● **WHAT NEEDS TO BE DONE**: Copy out everything from "Write lens after" down to "dist [0.001298, -0.000079]", replacing "COLMAP camera model" with "camera model name" and changing nothing else.

[RECORDS SHOWN — start]

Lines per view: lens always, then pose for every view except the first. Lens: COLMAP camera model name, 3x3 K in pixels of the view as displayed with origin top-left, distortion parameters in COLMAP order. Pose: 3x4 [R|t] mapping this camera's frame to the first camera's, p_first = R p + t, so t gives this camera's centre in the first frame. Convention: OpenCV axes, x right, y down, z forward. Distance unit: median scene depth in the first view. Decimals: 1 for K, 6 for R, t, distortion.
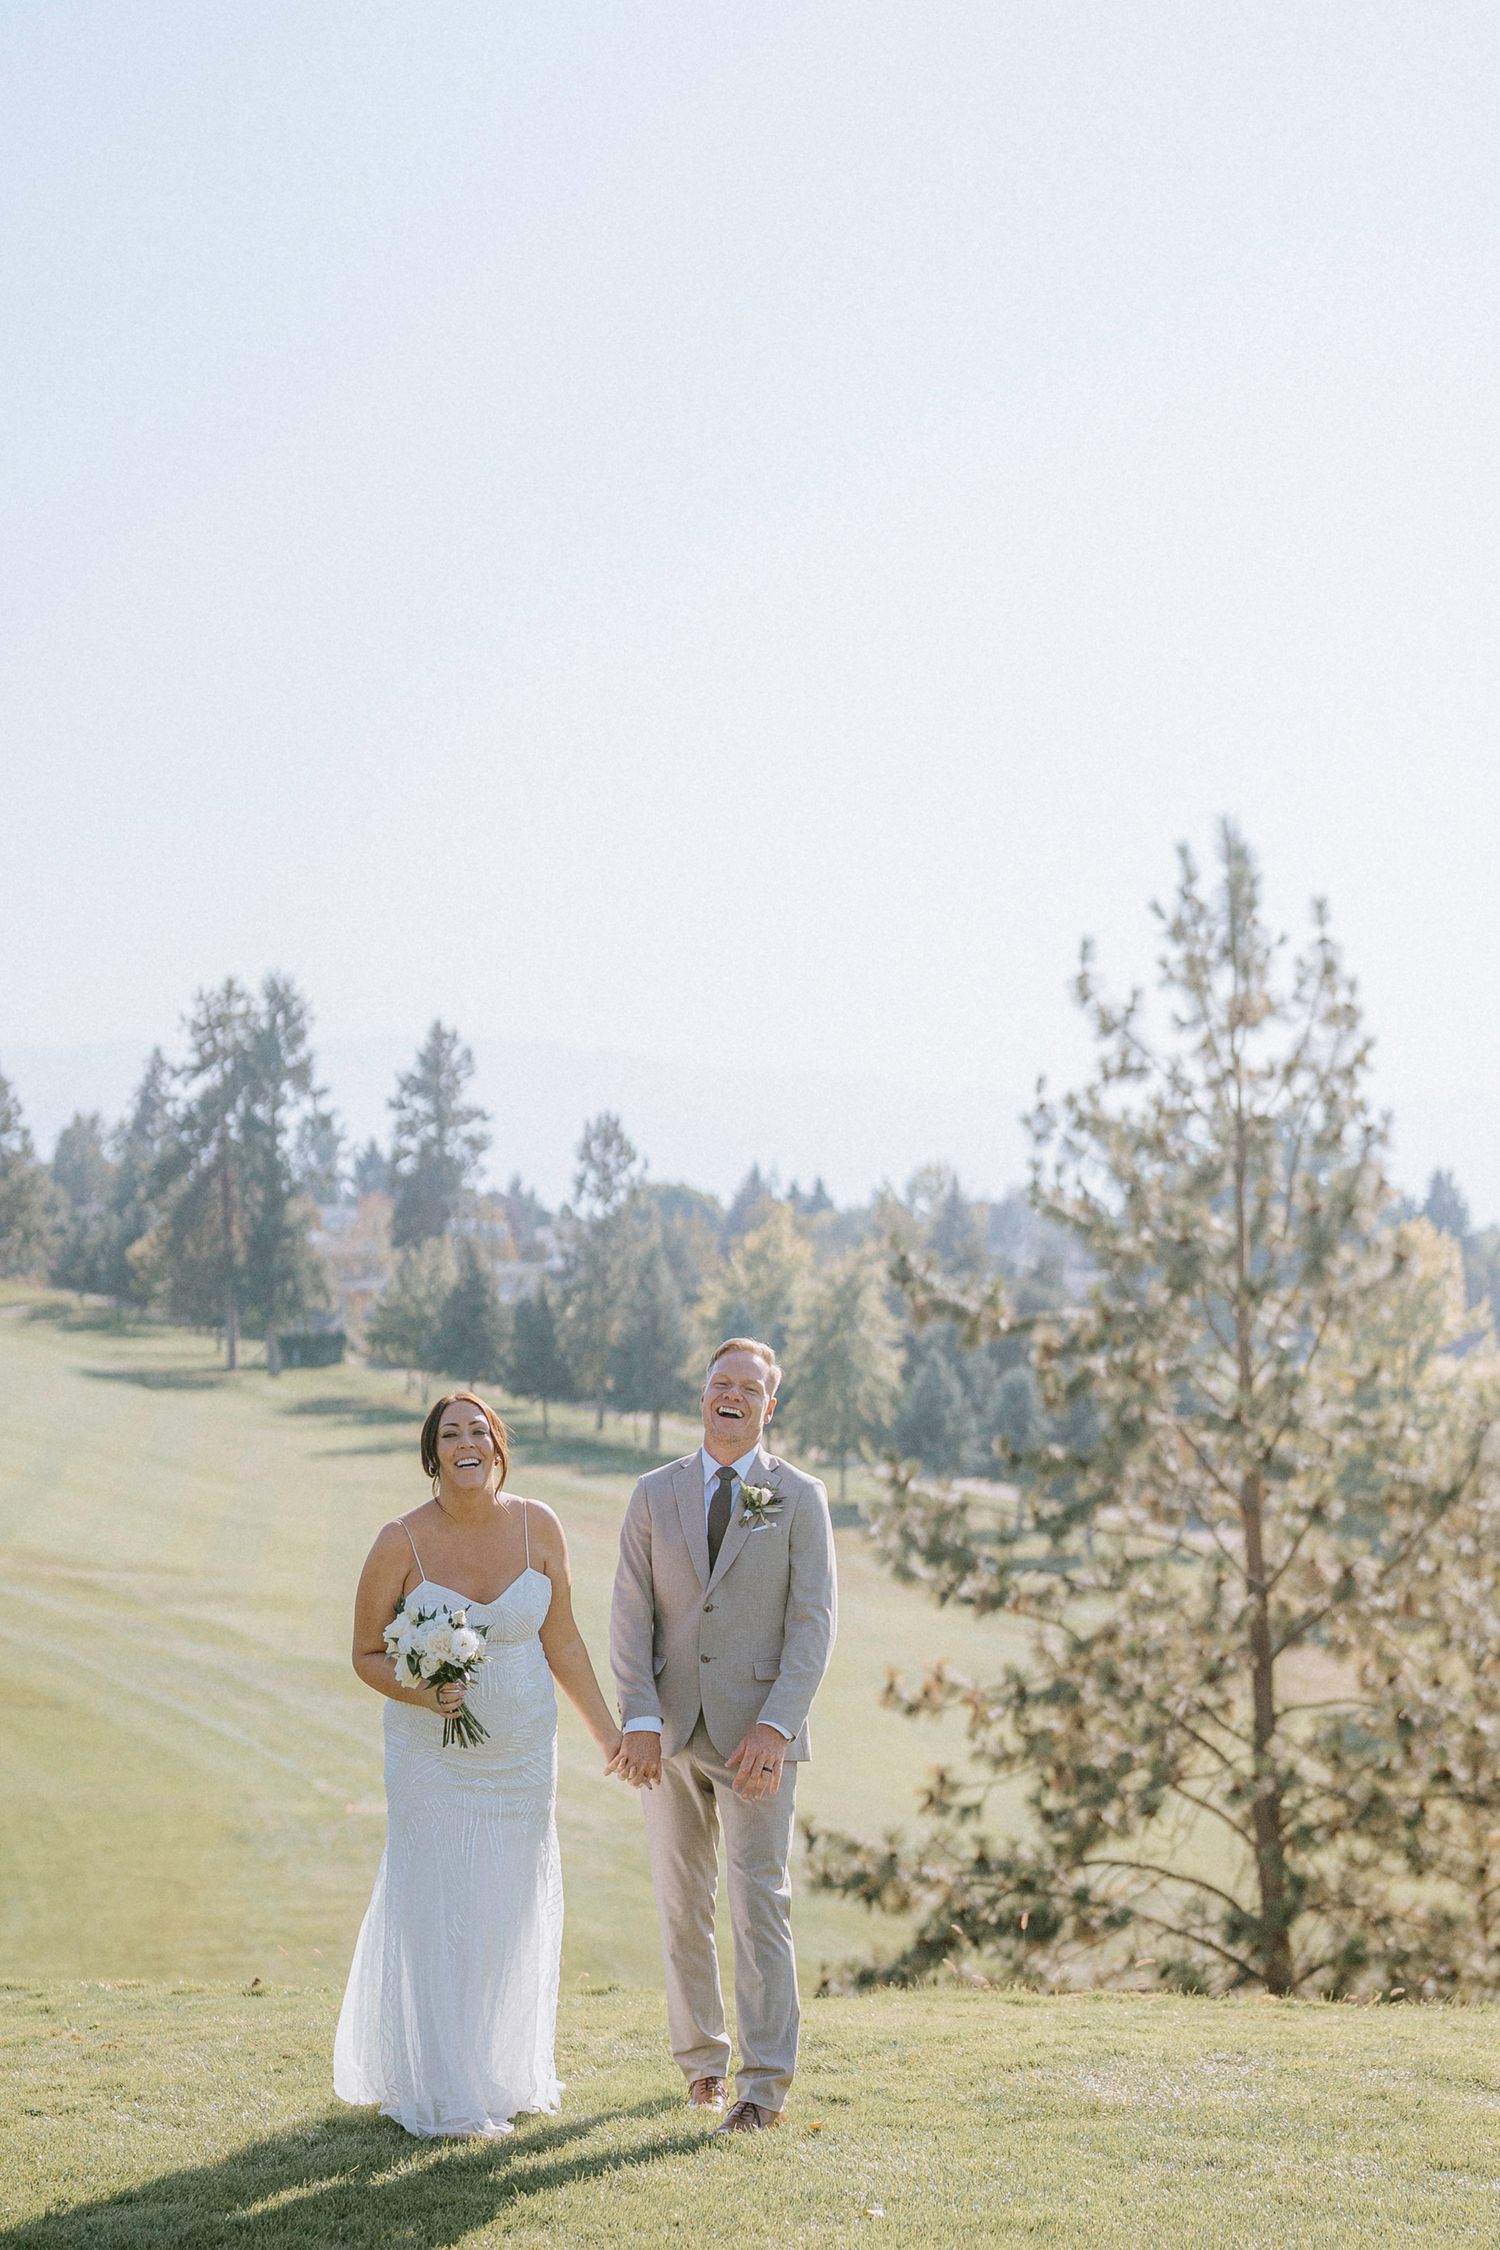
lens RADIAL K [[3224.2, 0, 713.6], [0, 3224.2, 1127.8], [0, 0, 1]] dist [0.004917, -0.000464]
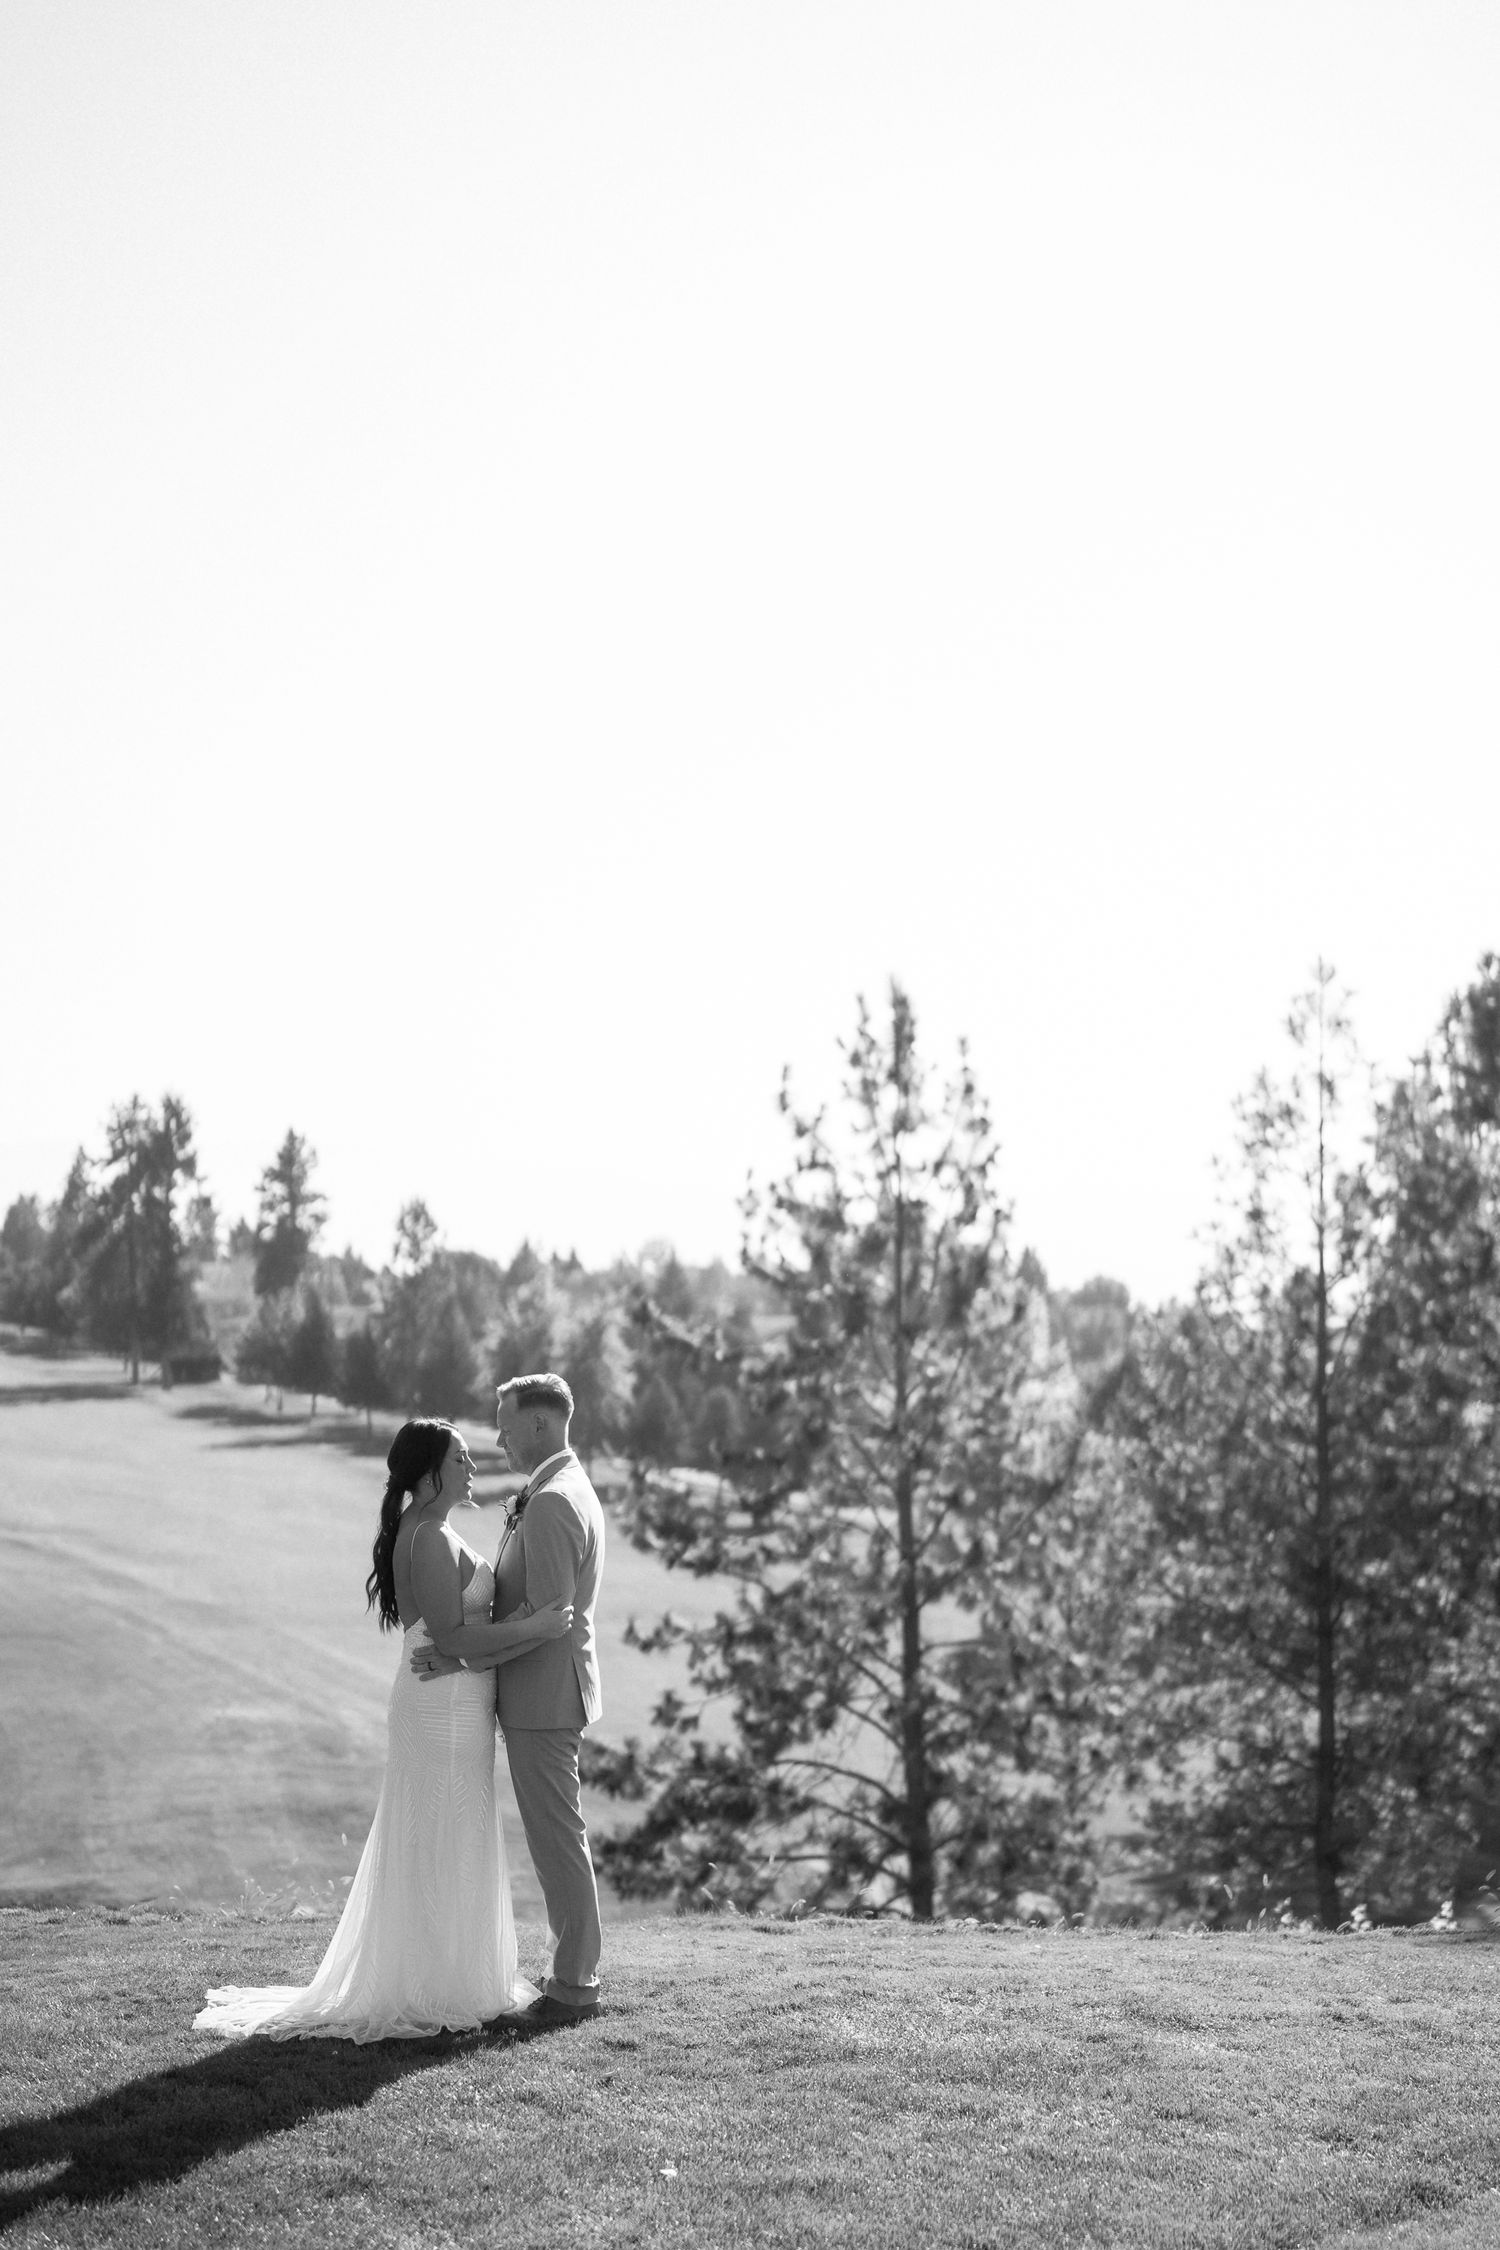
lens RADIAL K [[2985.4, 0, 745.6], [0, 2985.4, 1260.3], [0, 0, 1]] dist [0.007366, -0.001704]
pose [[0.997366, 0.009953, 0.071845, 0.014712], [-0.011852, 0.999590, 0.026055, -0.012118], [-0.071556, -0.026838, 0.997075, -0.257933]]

[RECORDS SHOWN — finish]
[RECORDS SHOWN — start]

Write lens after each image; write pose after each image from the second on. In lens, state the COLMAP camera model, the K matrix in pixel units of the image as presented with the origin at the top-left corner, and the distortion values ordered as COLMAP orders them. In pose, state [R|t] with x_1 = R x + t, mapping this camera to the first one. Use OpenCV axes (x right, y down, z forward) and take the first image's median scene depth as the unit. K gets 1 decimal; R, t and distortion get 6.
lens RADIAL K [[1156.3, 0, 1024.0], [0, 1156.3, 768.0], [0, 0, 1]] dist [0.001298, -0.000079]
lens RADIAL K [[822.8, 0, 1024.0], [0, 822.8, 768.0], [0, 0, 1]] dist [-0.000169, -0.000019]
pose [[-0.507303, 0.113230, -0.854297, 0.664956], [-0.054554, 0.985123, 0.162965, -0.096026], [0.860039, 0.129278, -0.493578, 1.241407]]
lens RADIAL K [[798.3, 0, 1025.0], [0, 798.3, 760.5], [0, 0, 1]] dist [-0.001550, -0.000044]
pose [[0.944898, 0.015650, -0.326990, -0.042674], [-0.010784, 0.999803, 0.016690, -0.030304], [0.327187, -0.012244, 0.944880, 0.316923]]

[RECORDS SHOWN — finish]

● **WORKED SOLUTION**:
Write lens after each image; write pose after each image from the second on. In lens, state the camera model name, the K matrix in pixel units of the image as presented with the origin at the top-left corner, and the distortion values ordered as COLMAP orders them. In pose, state [R|t] with x_1 = R x + t, mapping this camera to the first one. Use OpenCV axes (x right, y down, z forward) and take the first image's median scene depth as the unit. K gets 1 decimal; R, t and distortion get 6.
lens RADIAL K [[1156.3, 0, 1024.0], [0, 1156.3, 768.0], [0, 0, 1]] dist [0.001298, -0.000079]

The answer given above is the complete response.